With preverbal children or those who have cognitive delays or disabilities, it may be worse due to a more difficult assessment of the pain experienced by the healthcare provider because of communication barriers. With these children, health providers resort to analgesic treatments and the engagement of parental support for more efficient pain assessment and management (Rajasagaram et al., 2009).
Getting the participation of the child’s mother was also very helpful, as the child needed someone she trusted to deal with the situation she was in. The report of O’Malley, Brown & Krug (2008) endorses the idea of family support, especially in the emergency department of a medical facility. They studied its adaptability incorporating family-centered approaches as opposed to strictly patient-centered care. There is much value in having the comforting presence of a parent throughout the chaotic process of emergency care for children.
Conclusion
Reflecting on a particular experience, event, or interaction from my own practice helps in clarifying my own philosophy and beliefs in good nursing practices (Chang & Daly, 2008). Gibbs’ model of reflection is a very useful method for doing that. Even if I may earn positive feedback on my performance from my supervisors and patients, I cannot be complacent knowing I still have a lot to learn. Knowing how I perform in certain tasks can help me gain more confidence that I am doing well, or make me realize my mistakes or the areas that I need improvement in.
The experience I had with the frantic toddler in the emergency room was new for me and I am grateful for such an experience even if it made me frantic as well deep inside. I know that my duty was to keep the patient calm and safe while providing relief and my priority was to help the patient become comfortable (Wolff & Taylor, 2009).
References
Chang, E., & Daly, J. (2008).Transitions in nursing: Preparing for professional practice (2nd ed.). Sydney: Elsevier.
Chen, E., Bush, J., & Zeltzer, L. (1997) Psychologic Issues in Pediatric Pain Management, Current Pain and Headache Reports 1(2):153-164.
Duffield C., Roche M., O’Brian-Pallas L., Diers, D., Aisbett, C.,… Hall, J. (2007). Getting it all together: Nurses their work environment and patient safety. Sydney: Centre for Health Services Management, University of Technology.

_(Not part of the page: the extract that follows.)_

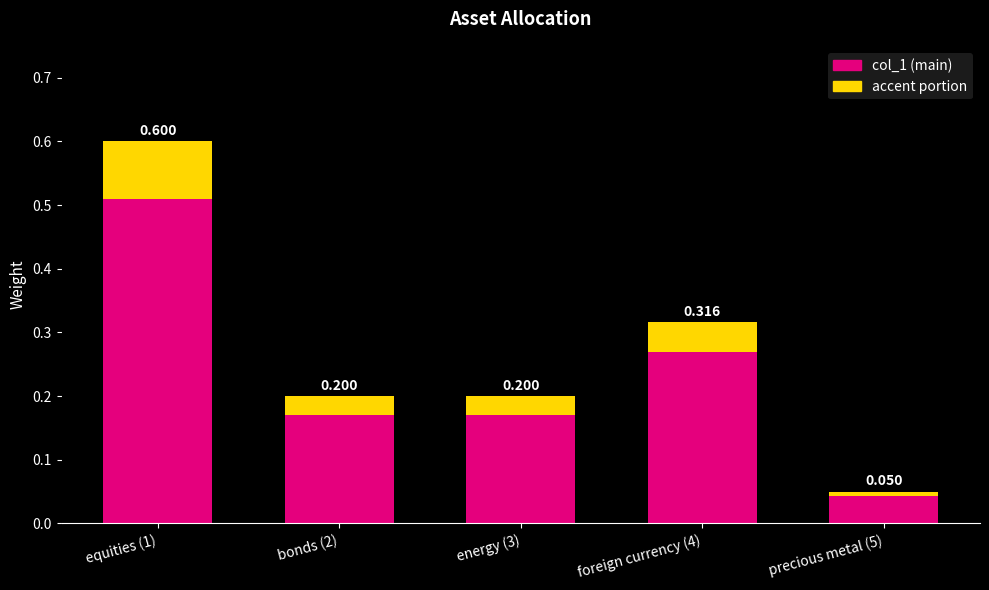

Is the value of accent at bonds (2) greater than the value of col_1 at bonds (2)?

No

Jasper, M. (2003) Beginning Reflective Practice – Foundations in Nursing and Health Care. Nelson Thornes. Cheltenham.
Kenny, N. P. (2001). The politics of pediatric pain. In G. A. Finley & P. J. McGrath (Eds.), Acute and procedure pain in infants and children: Progress in pain research and management, Vol. 20 (pp. 147–158). Seattle: ISAP Press.
Kouzes, J., & Posner, B. (2007). The leadership challenge (4th ed.). San Francisco, Ca: Jossey- Bass.
O’Malley, P., Brown, K., & Krug, S. (2008). Patient and family-centered care of children in the Emergency Department. Journal of Pediatrics, 122(2): 511-521.
Rajasagaram, U., Taylor, D., Braitberg, G., Pearsall, J. P., & Capp, B. A. (2009) Paediatric pain assessment: Differences between triage nurse, child and parent. Journal of Paediatrics and Child Health, 45(4): 199–203.
Runciman, B., Merry, A., & Walton, M. (2007). Safety and ethics in healthcare – A guide to getting it right. Aldershot: Ashgate.
Swanwick, T., & McKimm, J. (2011). ABC of Clinical Leadership. BMJ Books, Willey- Blackwell.
Wolff, A., & Taylor, S. (2009). Enhancing patient care. A practical guide for improving quality and safety in hospitals. Strawberry Hills, N.S.W.: MJA books.